All right, so these are the three options that we have for

insertion orders that lead into this shaped binary search tree.

But now let's look at option B and

we notice that we have a slightly similar shaped tree.

As before the root comes first, and as before, we noticed that when

we have a child node, that it had to have been inserted after its parent.

And so that means that we have a constraint of four had to be inserted

after eight.

But as before, there's still some freedom in terms of how we insert one

relative to the nodes four and eight.

And so again, we have the three options that mirrored the collection of

options that we had for option A.

But now we get to something quite different when we look at option C, and

in option C we notice that the shape that we're thinking about is a linear shape.

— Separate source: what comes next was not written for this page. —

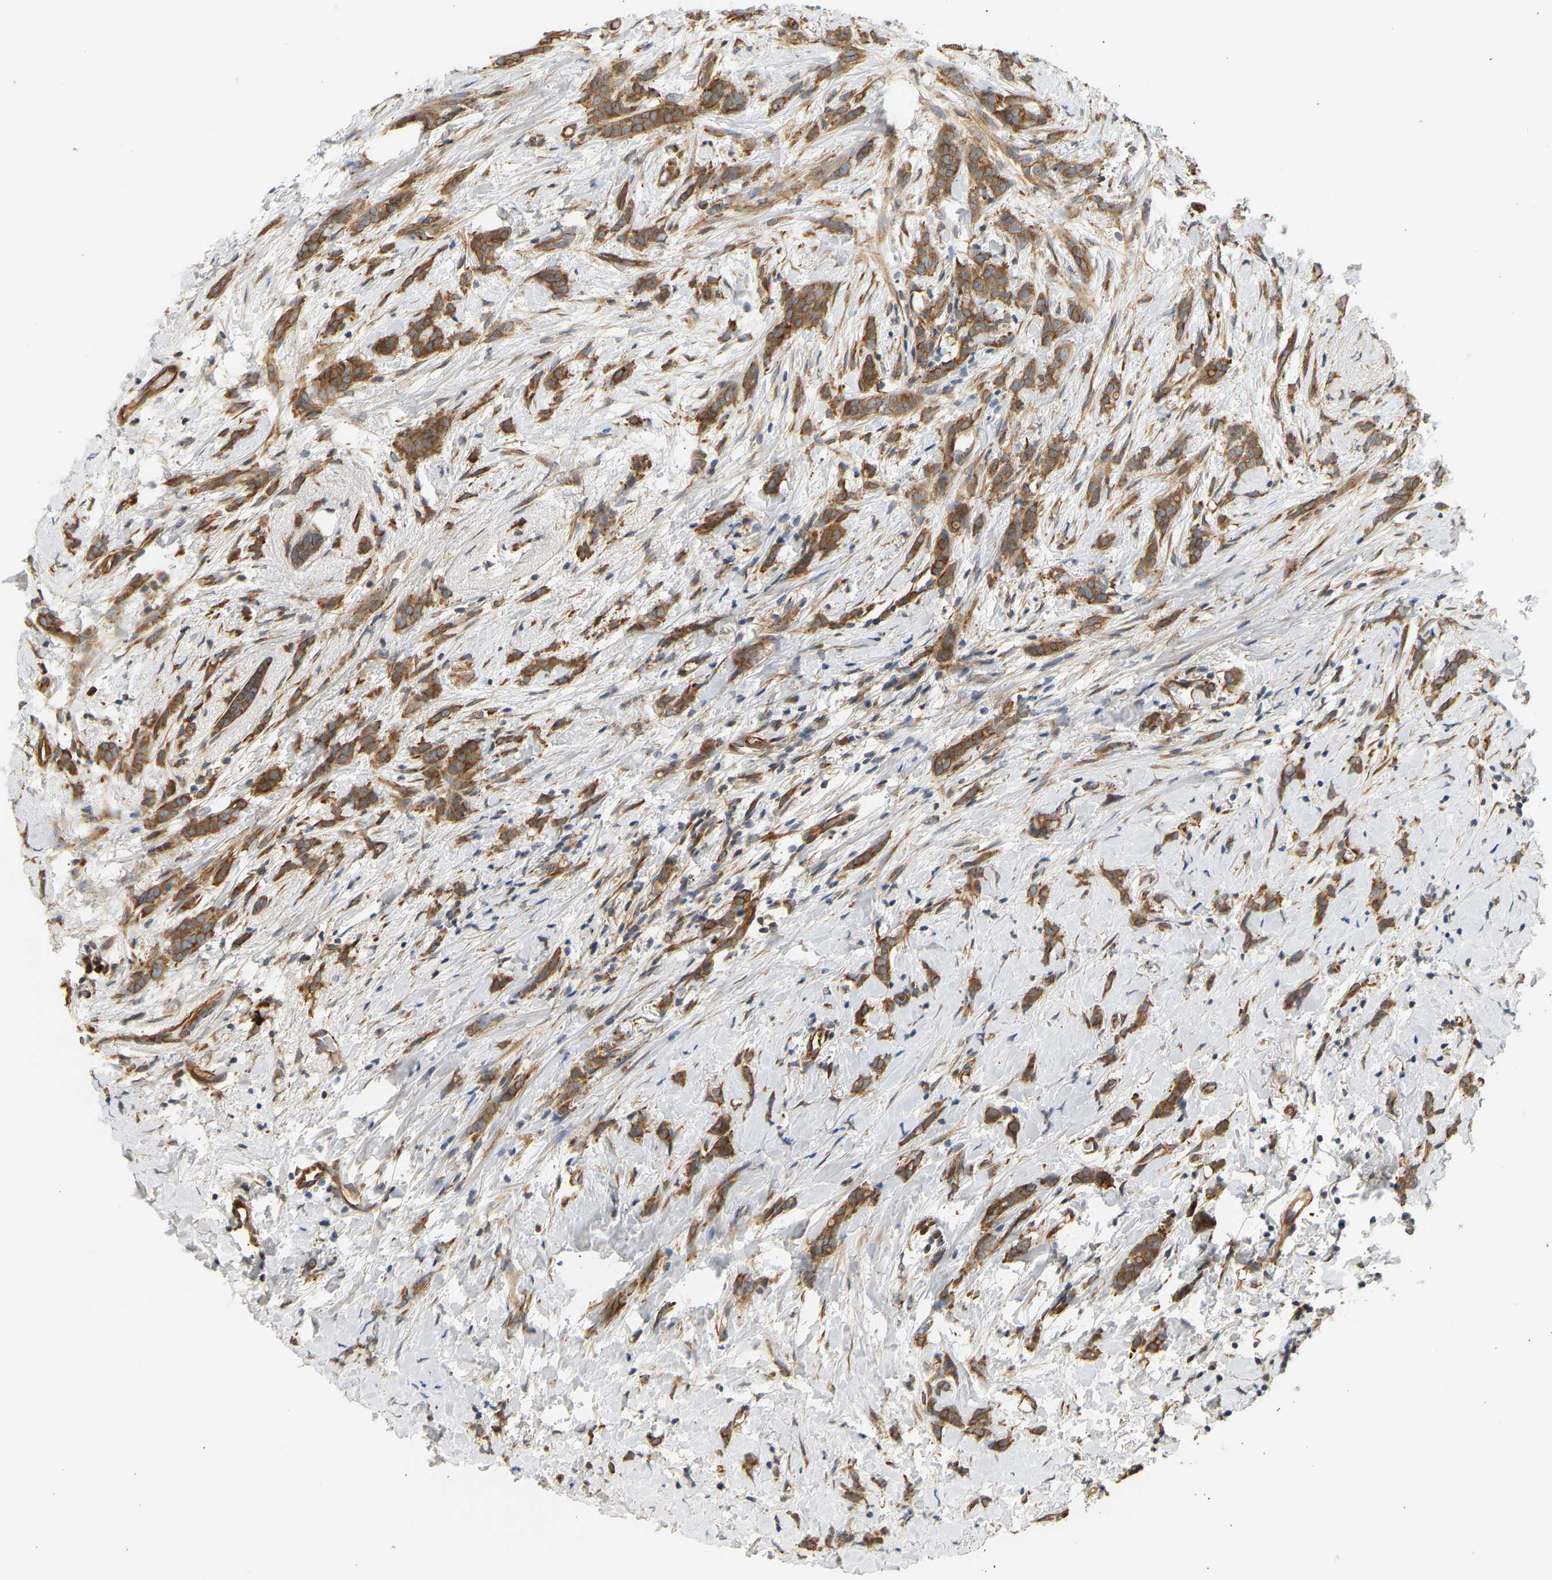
{"staining": {"intensity": "moderate", "quantity": ">75%", "location": "cytoplasmic/membranous"}, "tissue": "breast cancer", "cell_type": "Tumor cells", "image_type": "cancer", "snomed": [{"axis": "morphology", "description": "Lobular carcinoma, in situ"}, {"axis": "morphology", "description": "Lobular carcinoma"}, {"axis": "topography", "description": "Breast"}], "caption": "Tumor cells reveal moderate cytoplasmic/membranous staining in approximately >75% of cells in lobular carcinoma (breast). The staining was performed using DAB, with brown indicating positive protein expression. Nuclei are stained blue with hematoxylin.", "gene": "CEP57", "patient": {"sex": "female", "age": 41}}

And so we start at the bottom with the root and the root had to come first, but

then we have other constraints as well.

So we see that the node two had to be inserted after one,

because that's a child of one, but then also four needed to be inserted after two

because it's a child of two, and then also eight needed to be inserted after four,

and so all of a sudden we have completely constrained the insertion order into this

binary search tree because every single node has already been determined.

It's position in the insertion order completely determined, and so the order

in which we inserted elements is exactly one, then two, then four, then eight.

And that's the only way to have inserted them, in order and

in that order, in order to get that path-like tree.

All right.

Last but not least, we've got this tree and

it looks quite different from the other ones that we've thought about.

Still, the root will have to come first when we insert into this tree, but now

notice that the dependencies are that both leaf nodes are children of that node four.

And so both two and eight needed to be inserted after four, which meant that four

had to come right after one, right after the root, in the insertion order,

because we had to have space for two other elements behind it.

But those two other elements, well they could go in whatever order they want

because neither is a child of the other.

And so we have two options for the insertion order,

either two before eight or eight before two.

And now we've gone through all of the options that we were considering and

the take home message of this concept challenge is that the order in which

we put elements into a binary search tree impact the shape, and

what you'll see is that the shape of the binary search tree will have a huge

impact on the performance of operations with that binary search tree.

And so you want to keep that in mind when you're working with this data structure.